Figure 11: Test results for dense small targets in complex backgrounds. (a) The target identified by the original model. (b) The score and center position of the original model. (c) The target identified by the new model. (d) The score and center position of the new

==

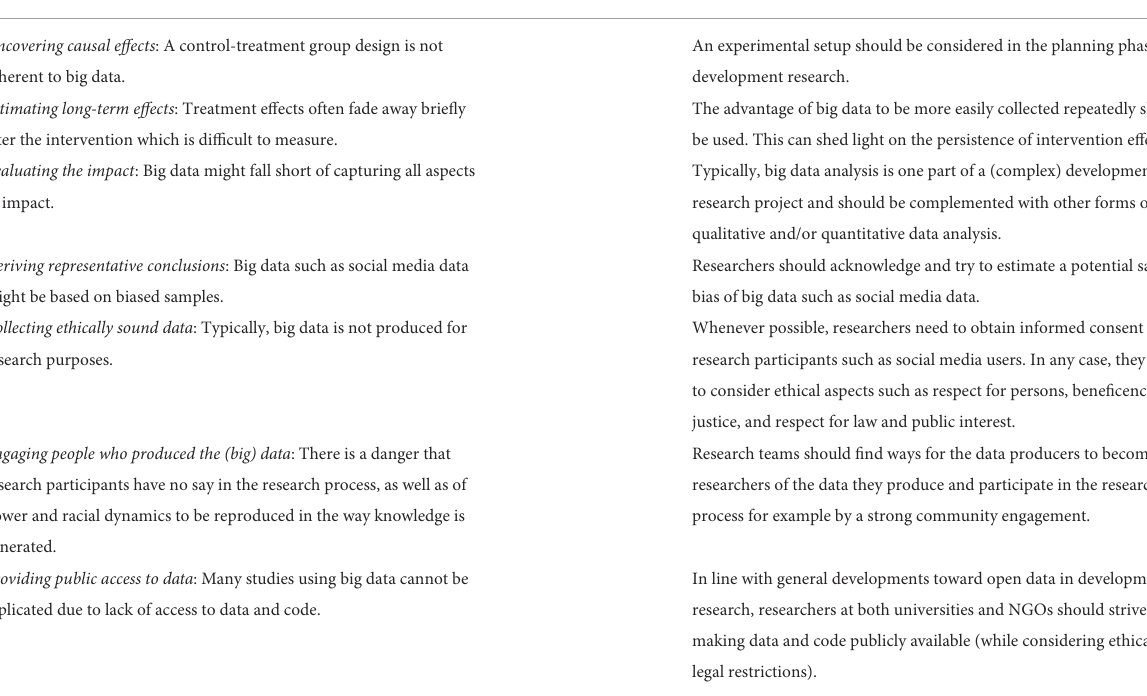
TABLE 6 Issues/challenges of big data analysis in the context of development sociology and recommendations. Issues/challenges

--

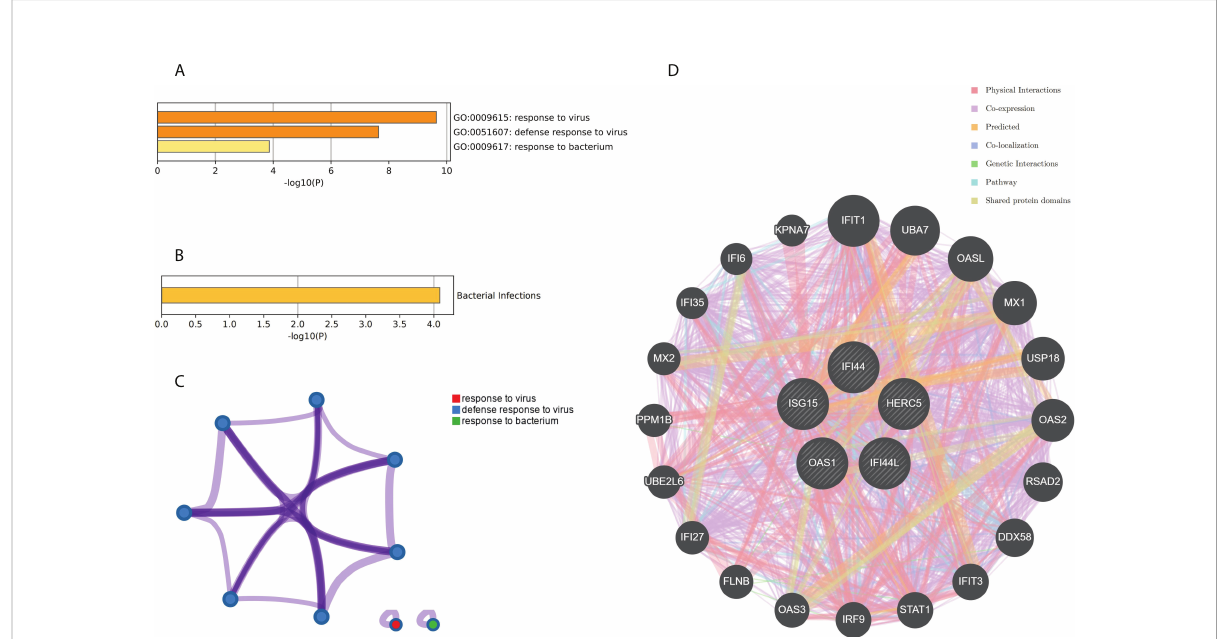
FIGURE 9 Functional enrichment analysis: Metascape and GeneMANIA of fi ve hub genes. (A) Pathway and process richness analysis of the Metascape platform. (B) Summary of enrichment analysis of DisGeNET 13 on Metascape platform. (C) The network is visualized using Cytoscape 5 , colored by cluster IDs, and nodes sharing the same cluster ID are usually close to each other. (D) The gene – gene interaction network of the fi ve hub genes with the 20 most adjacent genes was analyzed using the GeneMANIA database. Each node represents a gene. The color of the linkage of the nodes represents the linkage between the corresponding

◆ WHAT TO PRODUCE: Select and copy each line from the data that includes the word "analysis".

◆ YOUR RESPONSE:
TABLE 6 Issues/challenges of big data analysis in the context of development sociology and recommendations. Issues/challenges
FIGURE 9 Functional enrichment analysis: Metascape and GeneMANIA of fi ve hub genes. (A) Pathway and process richness analysis of the Metascape platform. (B) Summary of enrichment analysis of DisGeNET 13 on Metascape platform. (C) The network is visualized using Cytoscape 5 , colored by cluster IDs, and nodes sharing the same cluster ID are usually close to each other. (D) The gene – gene interaction network of the fi ve hub genes with the 20 most adjacent genes was analyzed using the GeneMANIA database. Each node represents a gene. The color of the linkage of the nodes represents the linkage between the corresponding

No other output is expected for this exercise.